К дождю прибавился туман. И без того почти непроходимое ущелье закрылось плотной серо-белой завесой. Много часов длился этот тяжелейший переход через ущелье. Бойцы выбились из сил, и даже никогда не унывающий Пучеглаз не удержался и сказал что-то о самом трудном в его жизни походе.

Разумеется, пушки застряли где-то в пути, и с ними остались артиллеристы, которые на себе вытаскивали их из засасывающей грязи. Однако дождь, а главное, туман сослужили гарибальдийцам отличную службу: неприятель узнал о переходе волонтеров, только когда они уже находились в городе Парко.

Головная колонна гарибальдийцев вступила в Парко, когда совсем рассвело. В колонне шли пехотинцы и ехали несколько верховых, в том числе наши друзья. Пушки должны были прибыть позже, но для них нужны укрепления, и Гарибальди сам отправился осматривать все подходящие для установки орудий пункты.

Позиции в Парко были удобны для обороны, однако Гарибальди видел, что неприятель может воспользоваться окружающими горами, обойти его и напасть совершенно неожиданно. Между тем надо было торопиться. Розалино Пило, вождь сицилийских патриотов, уже влился со своим отрядом пиччиотти в гарибальдийское войско. Кроме того, под Палермо находились еще разрозненные партизанские группы, которые надо было собрать и присоединить к «тысяче». Революционный комитет в Палермо также ожидал от Гарибальди сигнала к действию.

Сиртори приехал в старые казармы Парко, в которых временно расположился седьмой отряд. Был час обеда, и люди, за неимением лучшего, закусывали хлебом и сыром. Впрочем, Пучеглаз, как всегда, ухитрился разыскать в городке вдову одного из бесчисленных своих кумовьев, и та снабдила его куском мяса и даже флягой вина, которыми он и делился с Александром и Монти. Дождь прекратился, и все трое устроились на просохших каменных плитах обширного двора. Мечникова с ними не было — он отправился в сопровождении Луки и его Ирсуто побродить по живописному городку: ему хотелось сделать несколько зарисовок в альбом, а если случится, зайти в тратторию и промыслить чего-нибудь съестного для себя и для друзей.

Сойдя с коня во дворе казармы, Сиртори тотчас увидел своими зоркими маленькими глазками всю компанию. Пучеглаз был известен ему еще в Комо, и его же награждал он медалью за бурбонского «языка».
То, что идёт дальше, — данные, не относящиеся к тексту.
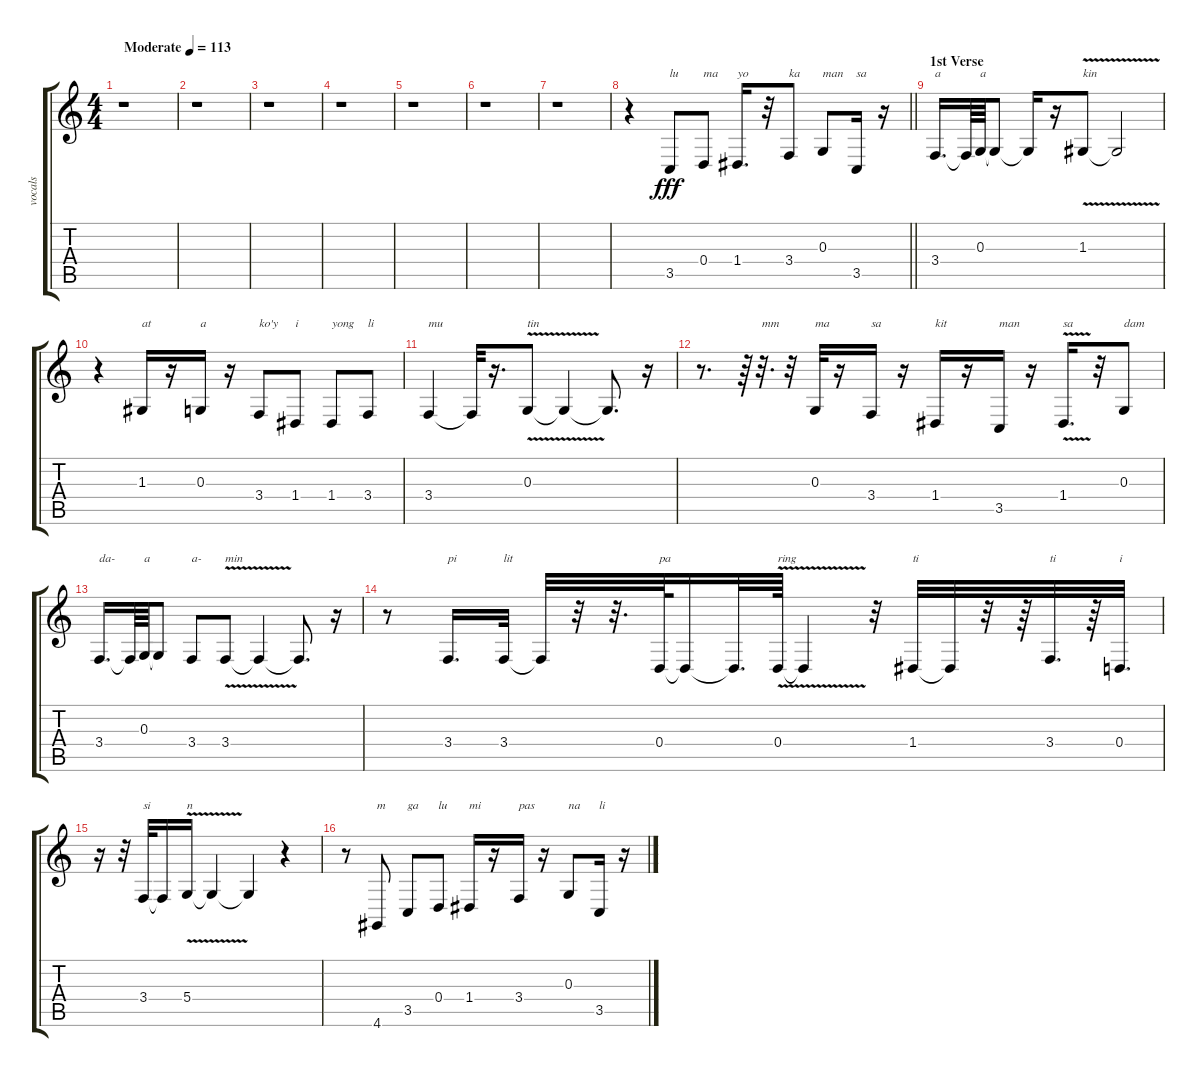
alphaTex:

\track ("vocals" "vocals") {instrument synthvoice}
\staff {score tabs}
\tuning (E4 B3 G3 D3 A2 E2) {hide}
\ts (4 4)
\tempo (113 "Moderate")
\clef g2
\ks c
r.1{dy fff instrument synthvoice} |
r.1 |
r.1 |
r.1 |
r.1 |
r.1 |
r.1 |
\barLineRight lightlight
r.4 3.5.8{txt "lu"} 0.4.8{txt "ma"} 1.4.16{d txt "yo"} r.32 3.4.8{txt "ka"} 0.3.8{txt "man"} 3.5.16{txt "sa"} r.16 |
\section ("" "1st Verse")
3.4.16{d txt "a"} 3.4{t}.64 0.3.64{txt "a"} 0.3{t}.8 0.3{t}.16 r.16 1.3{v}.8{txt "kin"} 1.3{t}.2 |
r.4 1.3.16{txt "at"} r.16 0.3.16{txt "a"} r.16 3.4.8{txt "ko'y"} 1.4.8{txt "i"} 1.4.8{txt "yong"} 3.4.8{txt "li"} |
3.4.4{txt "mu"} 3.4{t}.32 r.16{d} 0.3{v}.8{txt "tin"} 0.3{t}.4 0.3{t}.8{d} r.16 |
r.8{d} r.64 r.32{d txt "mm"} r.32 0.3.32{txt "ma"} r.16 3.4.16{txt "sa"} r.16 1.4.16{txt "kit"} r.16 3.5.16{txt "man"} r.16 1.4{v}.16{d txt "sa"} r.32 0.3.8{txt "dam"} |
3.4.16{d txt "da-"} 3.4{t}.64 0.3.64{txt "a"} 0.3{t}.8 3.4.8{txt "a-"} 3.4{v}.8{txt "min"} 3.4{t}.4 3.4{t}.8{d} r.16 |
r.8 3.4.16{d txt "pi"} 3.4.32{txt "lit"} 3.4{t}.32 r.32 r.32{d} 0.4.64{txt "pa"} 0.4{t}.16 0.4{t}.32{d} 0.4{v}.64{txt "ring"} 0.4{t}.4 r.32 1.4.32{txt "ti"} 1.4{t}.32 r.32 r.64 3.4.32{d txt "ti"} r.64 0.4.32{d txt "i"} |
r.16 r.32 3.4.32{txt "si"} 3.4{t}.16 5.4{v}.16{txt "n"} 5.4{t}.4 5.4{t}.4 r.4 |
r.8 4.6.8{txt "m"} 3.5.8{txt "ga"} 0.4.8{txt "lu"} 1.4.16{txt "mi"} r.16 3.4.16{txt "pas"} r.16 0.3.8{txt "na"} 3.5.16{txt "li"} r.16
Лоренцо тоже заметил полковника и почтительно поднялся ему навстречу.

— Тебя-то мне и надо, — отрывисто сказал ему Сиртори. — Ты ведь старый, опытный боец. Хочешь заработать еще одну медаль и сделать большое дело для Италии?

— Еще бы! Кто бы от этого отказался! — отвечал, подмигивая, Пучеглаз. — А что для этого нужно?

Сиртори отвел его в сторону:

— Нужно пробраться в Палермо и передать письмо генерала адвокату Франческо Мерлино.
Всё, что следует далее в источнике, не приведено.